# WORK INSTRUCTIONS:
Throughout the material below, count each line in which the word "based" appears, then reply with the count only.

# THE DATA:

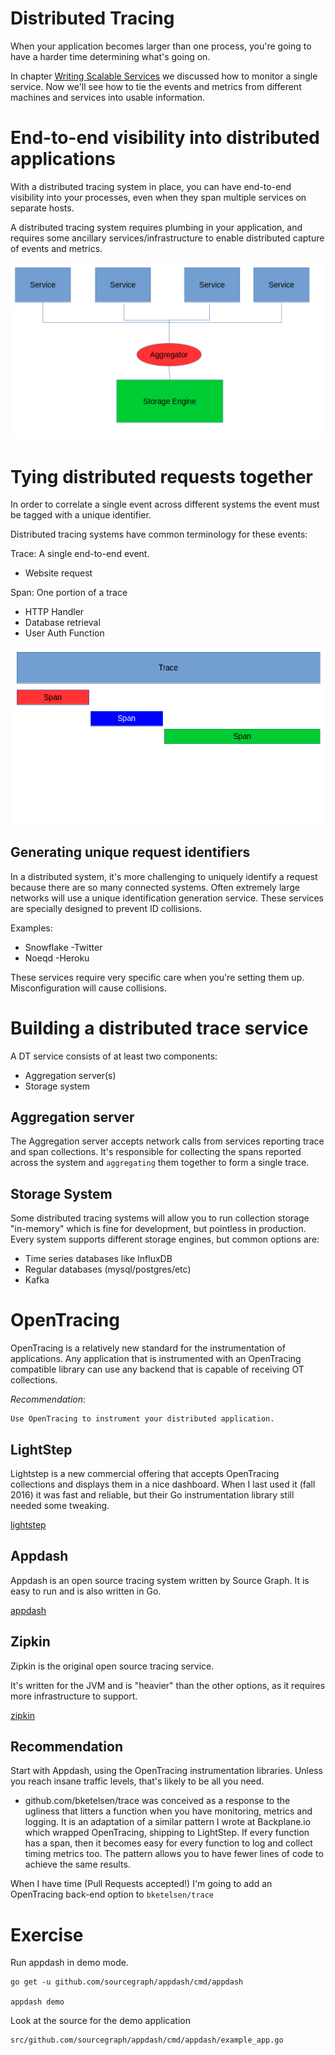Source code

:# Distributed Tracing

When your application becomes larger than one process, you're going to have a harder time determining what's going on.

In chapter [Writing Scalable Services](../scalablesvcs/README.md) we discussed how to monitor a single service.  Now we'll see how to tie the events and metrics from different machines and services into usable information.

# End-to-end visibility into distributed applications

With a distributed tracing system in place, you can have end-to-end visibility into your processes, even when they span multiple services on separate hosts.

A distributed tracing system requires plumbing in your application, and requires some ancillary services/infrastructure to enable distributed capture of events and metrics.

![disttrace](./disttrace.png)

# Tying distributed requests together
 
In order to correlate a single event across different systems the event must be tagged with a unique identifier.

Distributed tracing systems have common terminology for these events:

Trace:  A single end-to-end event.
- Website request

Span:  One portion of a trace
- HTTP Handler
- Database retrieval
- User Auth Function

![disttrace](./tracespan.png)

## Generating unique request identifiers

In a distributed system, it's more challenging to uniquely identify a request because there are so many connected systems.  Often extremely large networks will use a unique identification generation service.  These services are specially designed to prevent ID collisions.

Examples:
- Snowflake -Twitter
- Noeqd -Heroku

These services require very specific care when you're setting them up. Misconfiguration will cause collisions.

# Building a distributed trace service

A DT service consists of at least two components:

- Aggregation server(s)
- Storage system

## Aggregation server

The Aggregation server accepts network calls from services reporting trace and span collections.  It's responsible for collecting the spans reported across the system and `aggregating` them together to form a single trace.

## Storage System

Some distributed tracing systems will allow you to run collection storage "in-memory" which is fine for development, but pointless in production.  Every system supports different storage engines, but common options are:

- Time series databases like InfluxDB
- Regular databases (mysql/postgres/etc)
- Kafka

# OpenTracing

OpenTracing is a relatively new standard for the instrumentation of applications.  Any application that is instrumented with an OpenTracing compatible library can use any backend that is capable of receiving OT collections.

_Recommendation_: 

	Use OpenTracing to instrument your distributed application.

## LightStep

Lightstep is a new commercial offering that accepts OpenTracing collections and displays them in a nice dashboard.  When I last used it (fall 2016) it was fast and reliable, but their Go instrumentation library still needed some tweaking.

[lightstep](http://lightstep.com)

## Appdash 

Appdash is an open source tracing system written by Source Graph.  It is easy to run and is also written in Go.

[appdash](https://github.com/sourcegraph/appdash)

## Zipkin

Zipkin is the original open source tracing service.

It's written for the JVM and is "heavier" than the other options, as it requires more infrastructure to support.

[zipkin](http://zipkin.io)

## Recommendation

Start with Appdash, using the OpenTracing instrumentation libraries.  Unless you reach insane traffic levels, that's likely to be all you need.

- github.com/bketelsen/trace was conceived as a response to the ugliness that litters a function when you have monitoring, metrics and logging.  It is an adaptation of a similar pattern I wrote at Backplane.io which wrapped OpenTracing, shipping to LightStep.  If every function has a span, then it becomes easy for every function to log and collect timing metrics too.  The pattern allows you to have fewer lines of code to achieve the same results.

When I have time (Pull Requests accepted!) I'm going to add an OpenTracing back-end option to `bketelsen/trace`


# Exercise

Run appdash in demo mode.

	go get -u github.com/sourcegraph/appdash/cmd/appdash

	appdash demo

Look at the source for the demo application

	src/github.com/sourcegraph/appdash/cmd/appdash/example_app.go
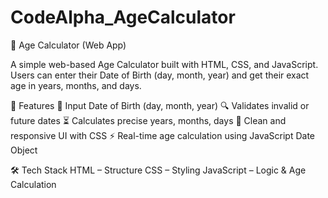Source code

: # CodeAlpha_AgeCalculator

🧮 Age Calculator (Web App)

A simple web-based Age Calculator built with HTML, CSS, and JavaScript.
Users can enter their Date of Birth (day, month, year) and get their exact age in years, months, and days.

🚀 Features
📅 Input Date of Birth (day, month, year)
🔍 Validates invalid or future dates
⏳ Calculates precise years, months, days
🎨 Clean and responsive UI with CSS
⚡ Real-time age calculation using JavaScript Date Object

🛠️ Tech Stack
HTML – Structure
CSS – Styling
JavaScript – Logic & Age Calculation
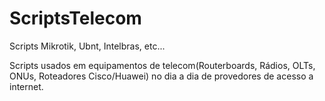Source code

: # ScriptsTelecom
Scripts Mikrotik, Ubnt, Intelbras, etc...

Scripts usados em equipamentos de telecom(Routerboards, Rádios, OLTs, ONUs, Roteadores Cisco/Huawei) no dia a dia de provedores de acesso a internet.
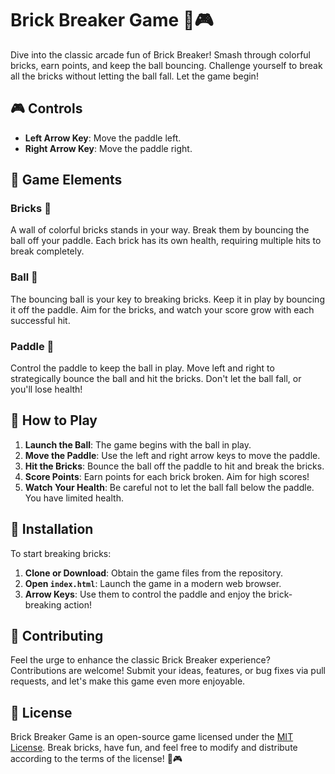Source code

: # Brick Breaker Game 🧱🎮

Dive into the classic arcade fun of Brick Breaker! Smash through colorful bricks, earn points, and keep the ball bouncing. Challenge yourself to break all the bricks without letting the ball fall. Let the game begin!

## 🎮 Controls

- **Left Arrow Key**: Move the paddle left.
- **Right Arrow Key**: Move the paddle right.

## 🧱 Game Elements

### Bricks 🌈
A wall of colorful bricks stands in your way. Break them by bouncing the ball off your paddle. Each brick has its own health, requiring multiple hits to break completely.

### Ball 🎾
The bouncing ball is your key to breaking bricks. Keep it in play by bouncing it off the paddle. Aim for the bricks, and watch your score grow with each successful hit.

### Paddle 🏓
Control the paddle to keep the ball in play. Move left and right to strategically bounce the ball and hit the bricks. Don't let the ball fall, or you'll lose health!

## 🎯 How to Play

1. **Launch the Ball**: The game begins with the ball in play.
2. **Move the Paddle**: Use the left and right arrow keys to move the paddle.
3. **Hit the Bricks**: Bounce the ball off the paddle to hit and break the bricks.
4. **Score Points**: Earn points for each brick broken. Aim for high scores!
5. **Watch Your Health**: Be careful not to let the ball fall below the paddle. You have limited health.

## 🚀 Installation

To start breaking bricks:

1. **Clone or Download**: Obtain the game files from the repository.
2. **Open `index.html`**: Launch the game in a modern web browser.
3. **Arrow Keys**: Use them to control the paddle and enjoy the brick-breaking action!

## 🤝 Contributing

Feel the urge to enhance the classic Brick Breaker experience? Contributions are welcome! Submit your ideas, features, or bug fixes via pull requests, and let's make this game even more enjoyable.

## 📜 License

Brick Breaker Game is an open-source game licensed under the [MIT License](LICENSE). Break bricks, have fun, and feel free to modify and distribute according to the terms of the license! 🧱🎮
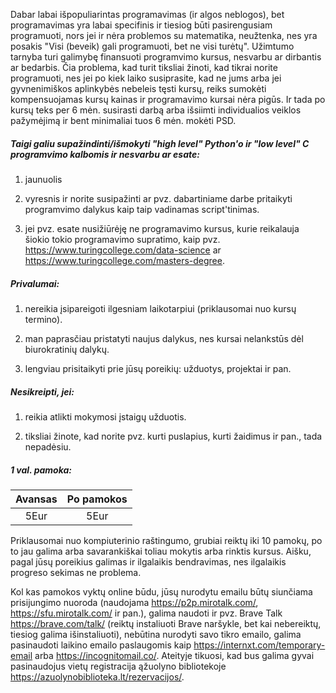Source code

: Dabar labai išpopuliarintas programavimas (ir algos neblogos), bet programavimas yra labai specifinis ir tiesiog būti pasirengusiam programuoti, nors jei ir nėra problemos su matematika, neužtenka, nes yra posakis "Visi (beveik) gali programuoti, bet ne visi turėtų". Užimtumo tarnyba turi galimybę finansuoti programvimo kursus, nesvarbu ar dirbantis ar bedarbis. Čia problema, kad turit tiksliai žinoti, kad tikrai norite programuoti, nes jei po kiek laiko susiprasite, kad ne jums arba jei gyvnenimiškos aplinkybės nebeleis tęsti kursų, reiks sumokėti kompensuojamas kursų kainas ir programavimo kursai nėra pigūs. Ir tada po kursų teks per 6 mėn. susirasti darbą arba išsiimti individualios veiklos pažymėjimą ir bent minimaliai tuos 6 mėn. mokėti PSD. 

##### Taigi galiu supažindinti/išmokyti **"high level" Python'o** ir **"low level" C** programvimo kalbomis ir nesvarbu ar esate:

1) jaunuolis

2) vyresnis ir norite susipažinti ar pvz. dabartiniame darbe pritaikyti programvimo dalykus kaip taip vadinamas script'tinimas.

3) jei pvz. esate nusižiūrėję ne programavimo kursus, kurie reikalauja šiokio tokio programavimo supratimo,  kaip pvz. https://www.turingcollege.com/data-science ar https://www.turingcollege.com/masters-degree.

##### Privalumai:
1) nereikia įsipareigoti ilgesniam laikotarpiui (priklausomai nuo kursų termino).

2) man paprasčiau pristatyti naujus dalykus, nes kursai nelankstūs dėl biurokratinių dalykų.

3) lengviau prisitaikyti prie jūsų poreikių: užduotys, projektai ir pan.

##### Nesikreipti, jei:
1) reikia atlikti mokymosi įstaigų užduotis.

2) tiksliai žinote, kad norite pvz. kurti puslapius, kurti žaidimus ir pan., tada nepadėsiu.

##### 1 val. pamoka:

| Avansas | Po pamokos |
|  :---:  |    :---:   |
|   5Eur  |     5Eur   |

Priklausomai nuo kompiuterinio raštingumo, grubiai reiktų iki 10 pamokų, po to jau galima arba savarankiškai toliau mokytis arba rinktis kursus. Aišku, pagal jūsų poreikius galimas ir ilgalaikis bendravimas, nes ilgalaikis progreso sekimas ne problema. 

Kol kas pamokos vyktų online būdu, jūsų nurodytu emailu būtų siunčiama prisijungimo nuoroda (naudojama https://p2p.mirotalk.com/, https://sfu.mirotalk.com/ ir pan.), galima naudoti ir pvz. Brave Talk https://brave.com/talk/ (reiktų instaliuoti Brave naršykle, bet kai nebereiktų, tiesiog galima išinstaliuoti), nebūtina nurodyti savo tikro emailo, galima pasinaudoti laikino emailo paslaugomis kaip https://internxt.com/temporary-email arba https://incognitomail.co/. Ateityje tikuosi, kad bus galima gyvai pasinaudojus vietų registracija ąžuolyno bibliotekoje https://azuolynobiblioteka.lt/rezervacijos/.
---
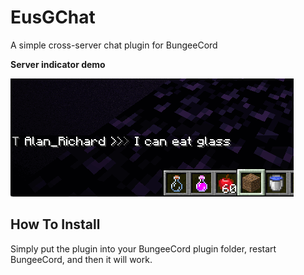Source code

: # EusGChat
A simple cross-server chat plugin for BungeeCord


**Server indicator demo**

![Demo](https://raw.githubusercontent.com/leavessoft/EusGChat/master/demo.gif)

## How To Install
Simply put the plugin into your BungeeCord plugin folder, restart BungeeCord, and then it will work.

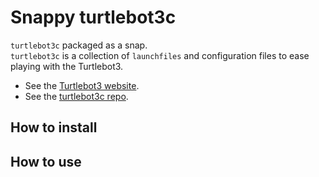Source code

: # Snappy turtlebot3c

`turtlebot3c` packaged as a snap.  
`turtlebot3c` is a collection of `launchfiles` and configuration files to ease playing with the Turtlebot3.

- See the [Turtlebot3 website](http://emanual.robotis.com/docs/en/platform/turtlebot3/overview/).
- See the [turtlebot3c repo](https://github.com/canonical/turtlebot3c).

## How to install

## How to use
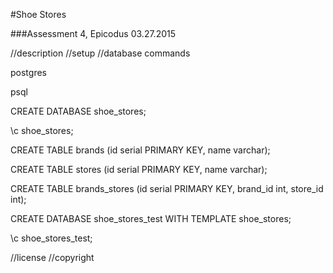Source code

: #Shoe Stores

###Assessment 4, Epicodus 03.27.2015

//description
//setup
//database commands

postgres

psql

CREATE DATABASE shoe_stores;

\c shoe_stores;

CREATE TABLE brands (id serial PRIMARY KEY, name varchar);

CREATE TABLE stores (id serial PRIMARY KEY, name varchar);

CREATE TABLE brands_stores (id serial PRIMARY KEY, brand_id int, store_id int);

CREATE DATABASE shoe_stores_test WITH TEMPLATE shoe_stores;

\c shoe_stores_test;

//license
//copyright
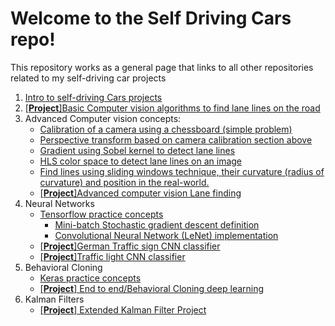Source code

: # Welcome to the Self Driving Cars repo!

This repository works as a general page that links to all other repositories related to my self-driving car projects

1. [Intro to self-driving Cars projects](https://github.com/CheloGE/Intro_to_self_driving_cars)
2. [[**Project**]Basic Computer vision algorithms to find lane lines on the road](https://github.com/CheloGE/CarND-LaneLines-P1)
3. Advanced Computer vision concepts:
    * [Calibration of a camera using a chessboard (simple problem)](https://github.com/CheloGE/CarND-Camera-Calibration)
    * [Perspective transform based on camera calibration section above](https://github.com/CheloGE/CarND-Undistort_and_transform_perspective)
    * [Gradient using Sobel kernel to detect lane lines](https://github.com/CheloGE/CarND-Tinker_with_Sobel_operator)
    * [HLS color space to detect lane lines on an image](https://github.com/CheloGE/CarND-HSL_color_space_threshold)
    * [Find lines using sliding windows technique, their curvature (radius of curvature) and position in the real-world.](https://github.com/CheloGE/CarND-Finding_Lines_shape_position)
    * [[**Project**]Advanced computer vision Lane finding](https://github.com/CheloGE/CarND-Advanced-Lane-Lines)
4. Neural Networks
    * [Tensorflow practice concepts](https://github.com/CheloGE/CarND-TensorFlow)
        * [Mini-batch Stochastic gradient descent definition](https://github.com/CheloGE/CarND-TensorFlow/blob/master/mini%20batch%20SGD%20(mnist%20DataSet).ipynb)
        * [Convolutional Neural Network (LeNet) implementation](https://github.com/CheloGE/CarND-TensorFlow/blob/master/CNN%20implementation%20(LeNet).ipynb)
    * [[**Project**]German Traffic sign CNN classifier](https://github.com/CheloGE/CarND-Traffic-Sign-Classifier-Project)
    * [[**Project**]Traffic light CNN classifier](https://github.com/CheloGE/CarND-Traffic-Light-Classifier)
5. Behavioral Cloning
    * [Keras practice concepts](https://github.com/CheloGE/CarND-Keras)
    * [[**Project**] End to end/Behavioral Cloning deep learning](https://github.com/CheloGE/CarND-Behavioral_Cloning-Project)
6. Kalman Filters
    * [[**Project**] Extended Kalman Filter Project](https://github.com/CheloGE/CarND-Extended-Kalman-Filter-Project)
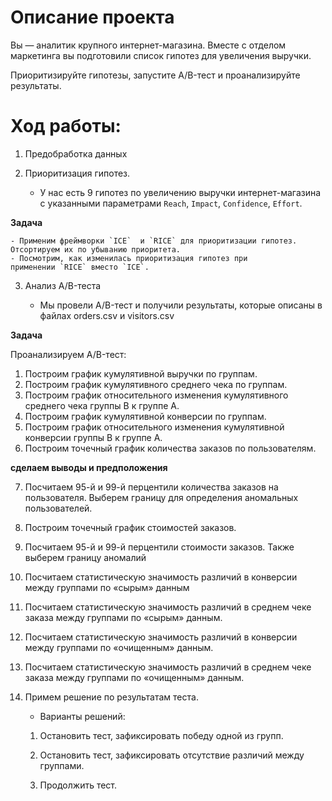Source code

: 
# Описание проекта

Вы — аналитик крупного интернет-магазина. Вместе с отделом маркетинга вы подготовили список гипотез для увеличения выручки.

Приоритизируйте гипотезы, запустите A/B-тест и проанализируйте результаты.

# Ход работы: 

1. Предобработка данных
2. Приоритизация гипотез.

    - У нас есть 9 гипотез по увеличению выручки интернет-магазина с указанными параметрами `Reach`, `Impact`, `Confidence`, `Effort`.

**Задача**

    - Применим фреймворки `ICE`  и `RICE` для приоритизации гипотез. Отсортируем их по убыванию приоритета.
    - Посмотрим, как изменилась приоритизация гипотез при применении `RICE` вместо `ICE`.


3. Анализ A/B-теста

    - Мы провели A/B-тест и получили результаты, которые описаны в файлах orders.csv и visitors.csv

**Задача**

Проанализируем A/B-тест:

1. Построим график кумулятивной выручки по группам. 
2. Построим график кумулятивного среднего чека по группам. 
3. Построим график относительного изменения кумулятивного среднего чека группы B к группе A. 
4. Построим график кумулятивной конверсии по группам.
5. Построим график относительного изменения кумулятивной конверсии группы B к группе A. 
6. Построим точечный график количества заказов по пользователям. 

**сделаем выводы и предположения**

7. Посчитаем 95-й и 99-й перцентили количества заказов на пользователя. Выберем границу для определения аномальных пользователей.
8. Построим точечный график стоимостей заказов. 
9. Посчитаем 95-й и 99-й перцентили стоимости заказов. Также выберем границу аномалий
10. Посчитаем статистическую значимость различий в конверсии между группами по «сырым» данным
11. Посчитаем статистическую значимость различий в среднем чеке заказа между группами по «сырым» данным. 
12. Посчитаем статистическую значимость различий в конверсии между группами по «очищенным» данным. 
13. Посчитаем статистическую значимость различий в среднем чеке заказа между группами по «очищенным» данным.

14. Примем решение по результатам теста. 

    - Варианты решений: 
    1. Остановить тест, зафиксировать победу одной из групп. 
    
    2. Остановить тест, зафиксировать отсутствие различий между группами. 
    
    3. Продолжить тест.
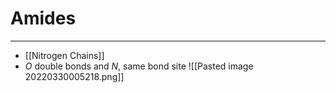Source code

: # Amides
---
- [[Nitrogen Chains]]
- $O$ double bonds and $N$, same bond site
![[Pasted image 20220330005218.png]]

# RESULT OF THE TASK:
2